VII:01:28 Faculty/Staff Computer and Banner Account Creation/Deletion Policy

Purpose

This policy provides addresses account creation and deletion for computer and Banner access for faculty and staff at all locations of Volunteer State Community College.

Definitions

For the purposes of this policy, the following definitions shall apply:

  1. Information Technology Resources – all Volunteer State Community College information technology hardware assets, software assets, computing systems, networks, network components, facilities, services, data, and information, regardless of location, provider, management, medium, or how the resource is provided/delivered, that exists for the purpose of conducting business or academic activities. This includes, but is not limited to, computers, servers, mobile devices, email systems, internet access, cloud-based applications, databases, and any associated peripherals or support services.

Policy

  1. All accounts, regardless of role, shall be disabled after thirty (30) days if the account has not been accessed. Access may be through computer, portal, or email login. If a user is no longer employed by Vol State, the account shall be deleted.
  2. Roles
    1. Access policies within Banner defined by a role-based approach. The roles listed below are designed with the understanding that future roles may be defined, and that an individual may have more than one role.

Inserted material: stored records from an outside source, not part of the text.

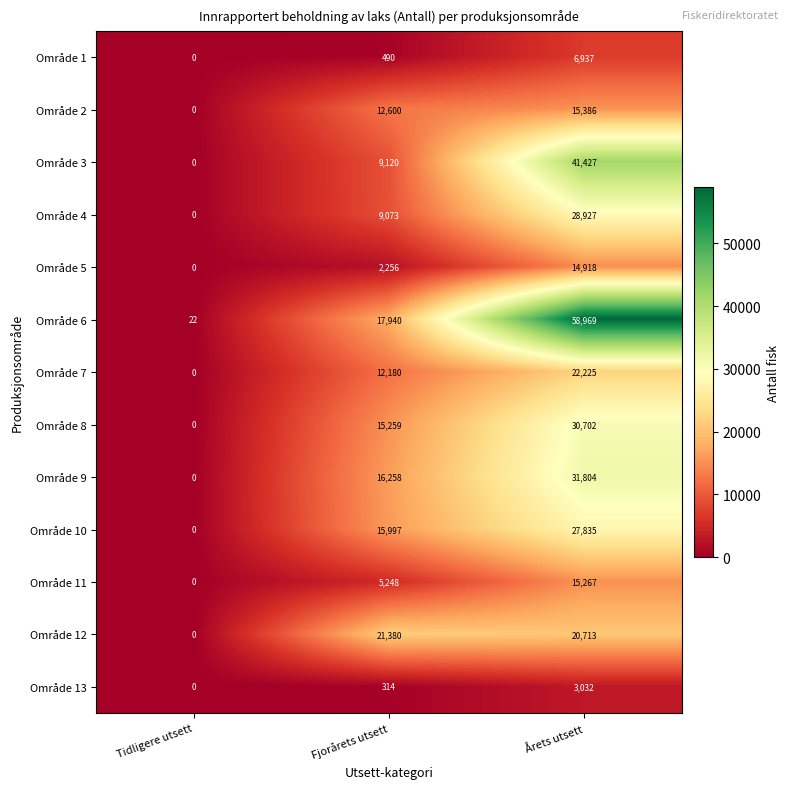

How many series are shown in this chart?

13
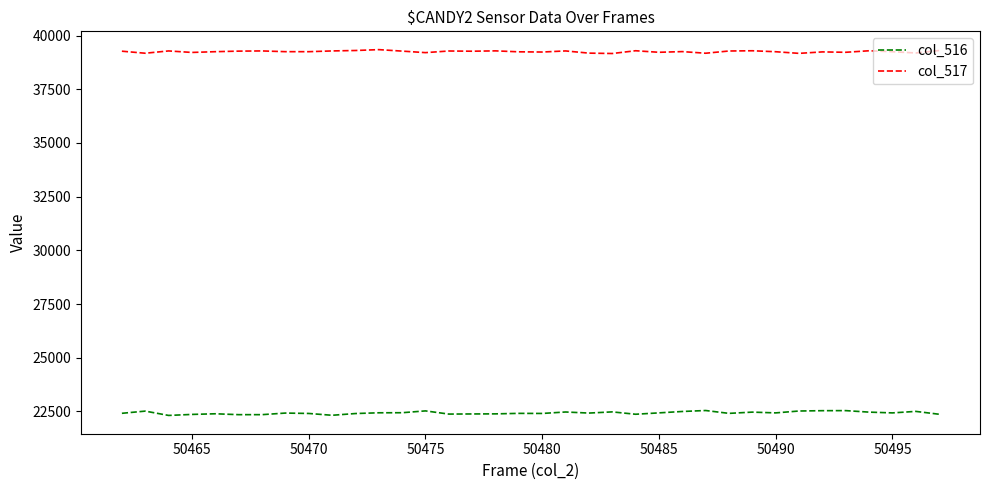

Count the number of categories in the chart.

36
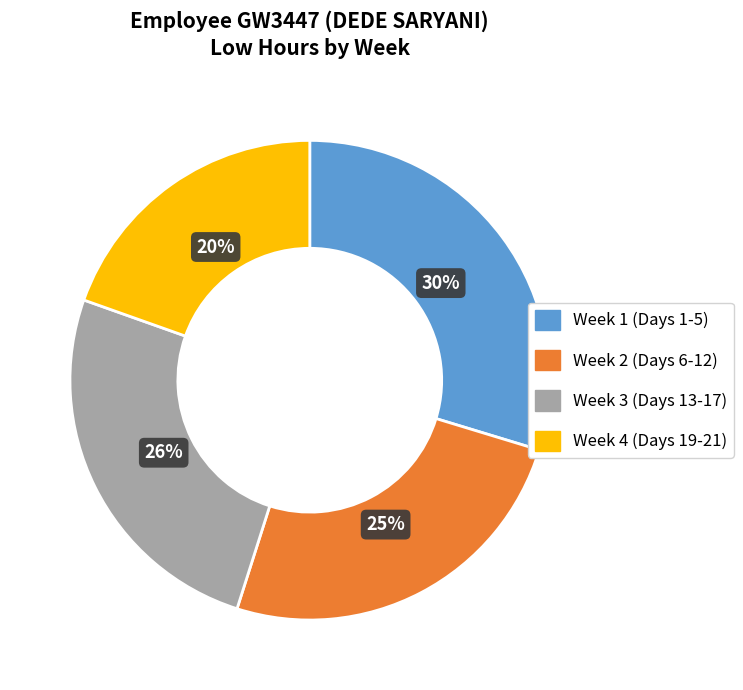

Does Week 2 (Days 6-12) account for over 50% of the chart?

No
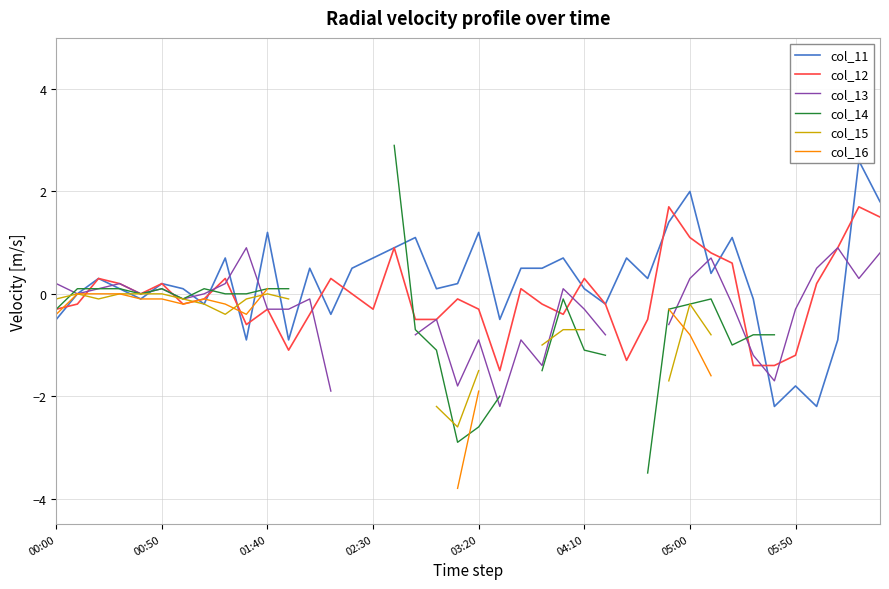

How many values in col_12 are below zero?

22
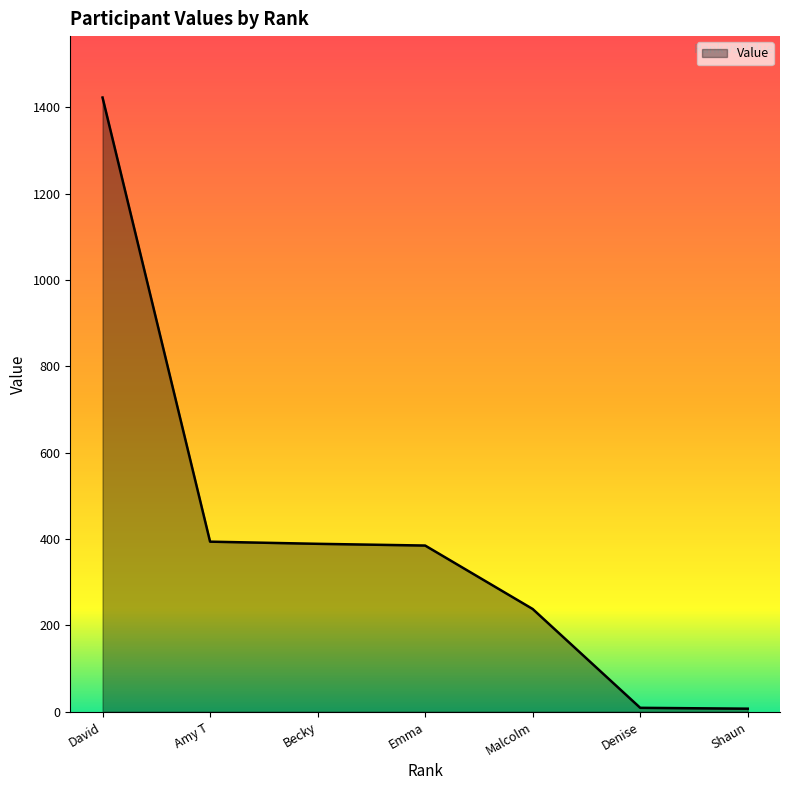

Which has a higher value, Shaun or David?

David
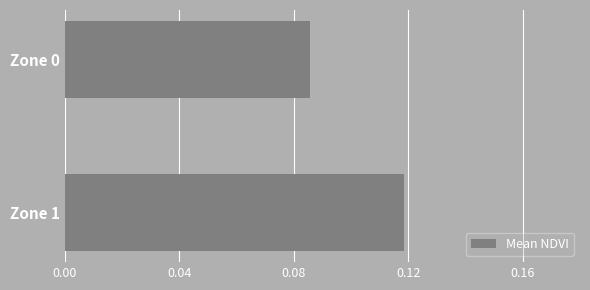

How many bars are there in total?

2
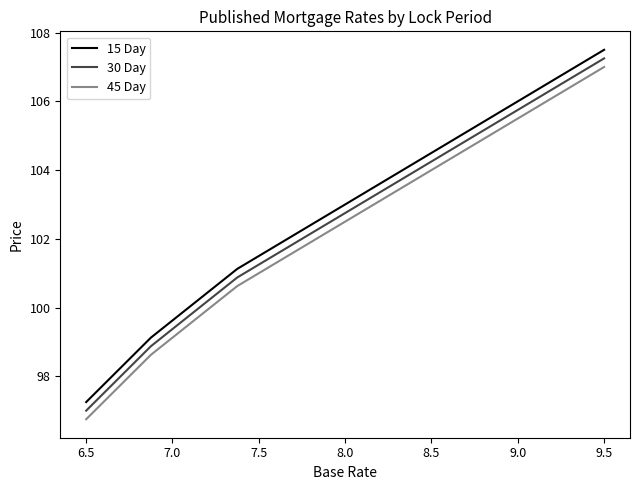

What is the maximum value for 15 Day?

107.5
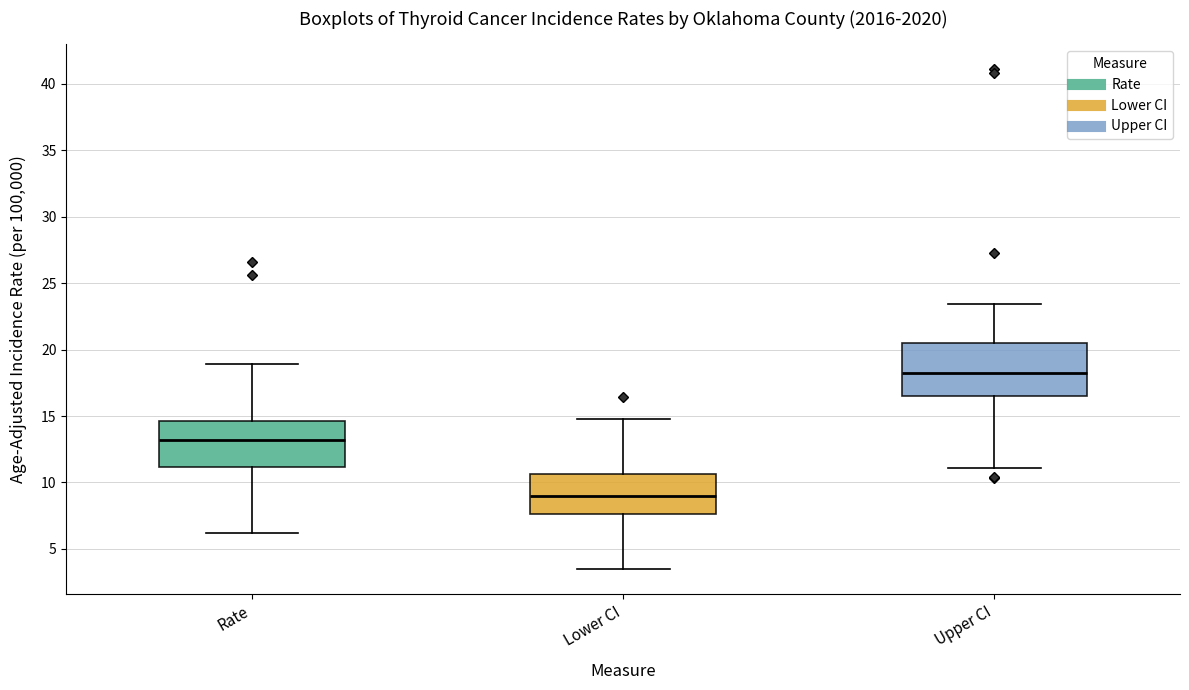

Which box's median line is the lowest?

Lower CI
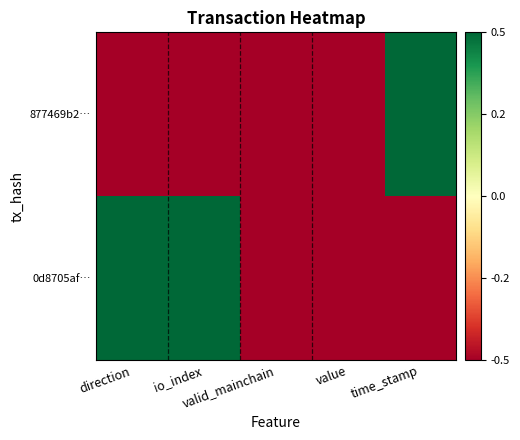

At value, list the series in order from largest to smallest.

877469b2…, 0d8705af…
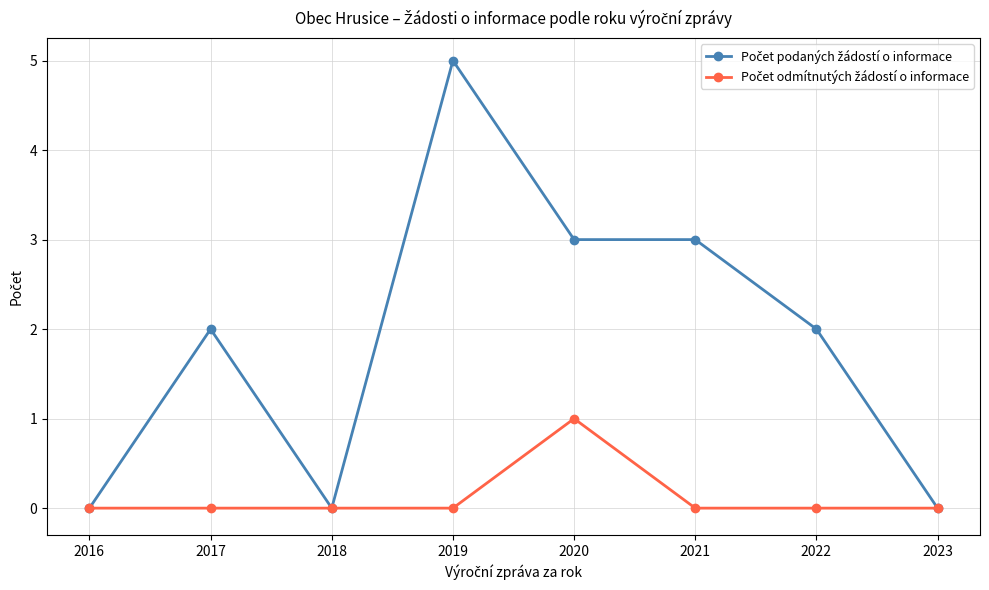

What is the greatest value displayed?

5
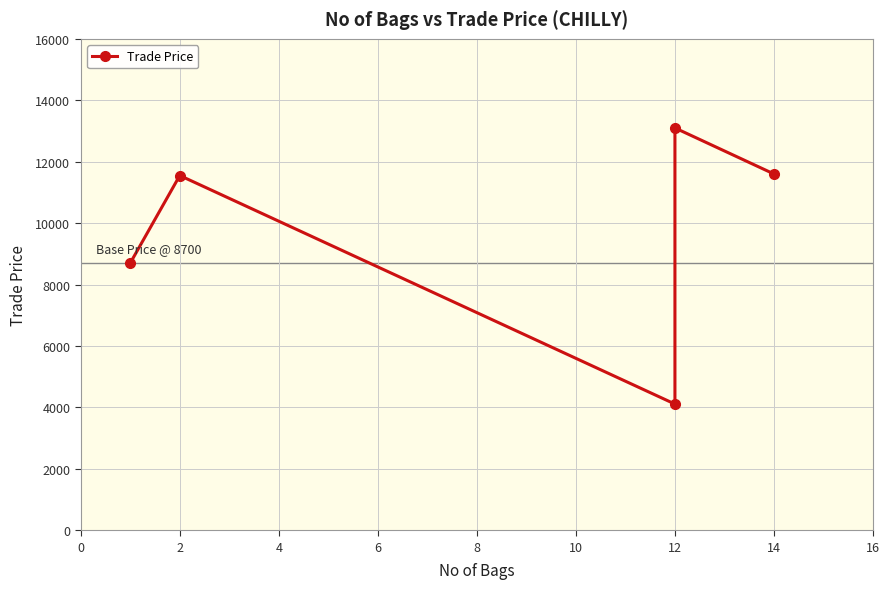

Count the number of data series in this chart.

1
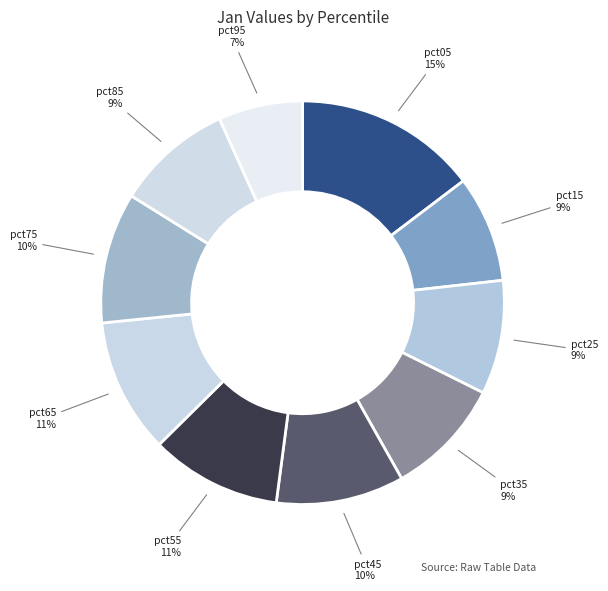

How many slices are in this pie chart?

10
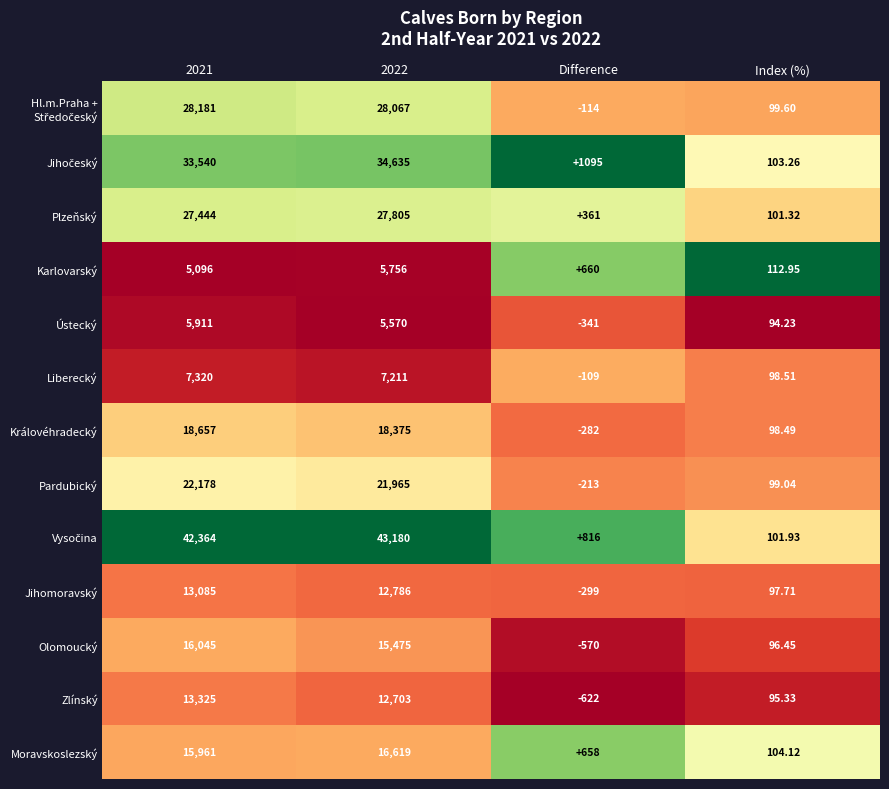

At which label is Ústecký closest to 2785?

Index (%)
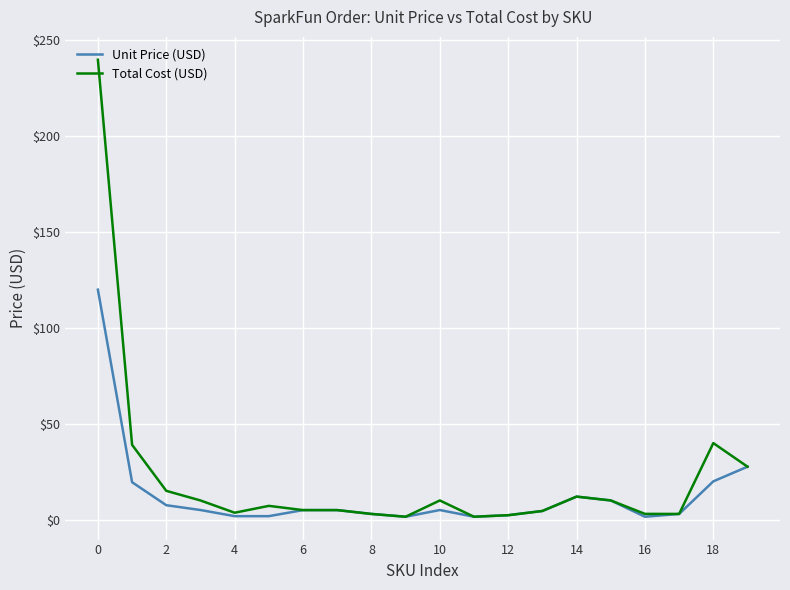

Rank the series by their maximum value, from lowest to highest.

Unit Price (USD), Total Cost (USD)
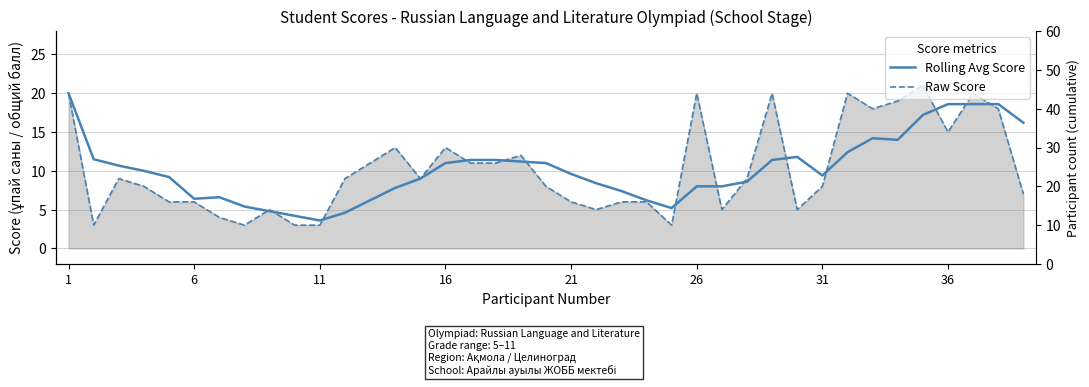

How many interior local valleys does the Raw Score series have?

9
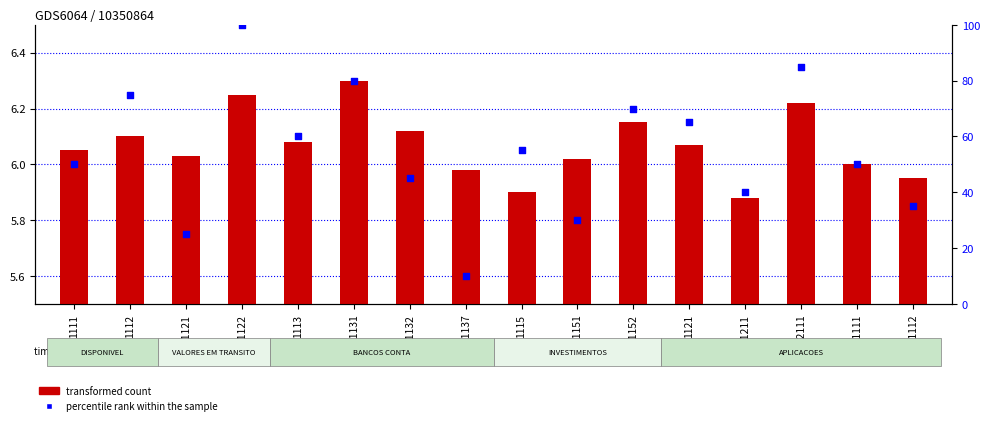

Which series has the largest Y range (max minus min)?

percentile rank within the sample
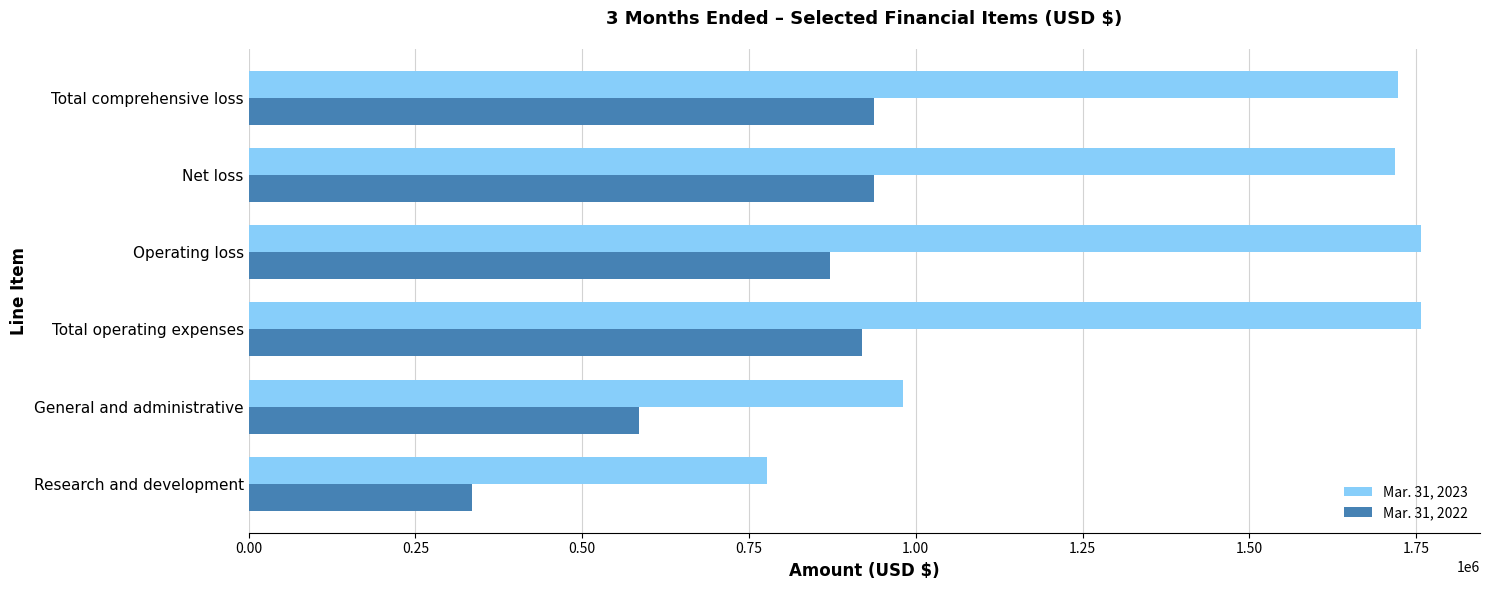

Is it true that Mar. 31, 2022 equals 478538 at Operating loss?

False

For example, a staff member may also be an adjunct faculty member.
    2. The defined, primary roles are:
      1. Full-time faculty
      2. Adjunct faculty
      3. Full-time staff
      4. Part-time/temporary staff
      5. Volunteer/non-employee/contractor
    3. Elevated security accounts may exist in departments such as Financial Aid, IT, Business and Finance, and Records and Administration. The individual holding the account may be a full-time or part-time employee.
  3. Accounts shall be created and deleted based on automated triggers. Triggers use Banner as the source of authority. All accounts are subject to the thirty-day disabling process for inactivity. The primary triggers are employment start date and employment separation date.
  4. To address cybersecurity risks, two access types are defined. “Basic” access provides: email access, computer logon, Wi-Fi network access, network folder access (where applicable), authorized cloud storage solutions, and Self-Service Banner (SSB). For “Elevated” access, all systems access beyond “Basic” is granted by the account role. Systems requiring Elevated access include D2L, Banner, and other special Vol State systems.
  5. The Chief Information Officer (CIO) or their designee has the final authority to interpret the terms of this policy. The CIO or their designee may grant exceptions to this policy, in writing, based on an evaluation of the risks versus the benefits.  

 

TBR Source:  none.

VSCC Source: March 5, 2018, President’s Cabinet; December 16, 2019, President’s Cabinet; August 13, 2025, President’s Cabinet.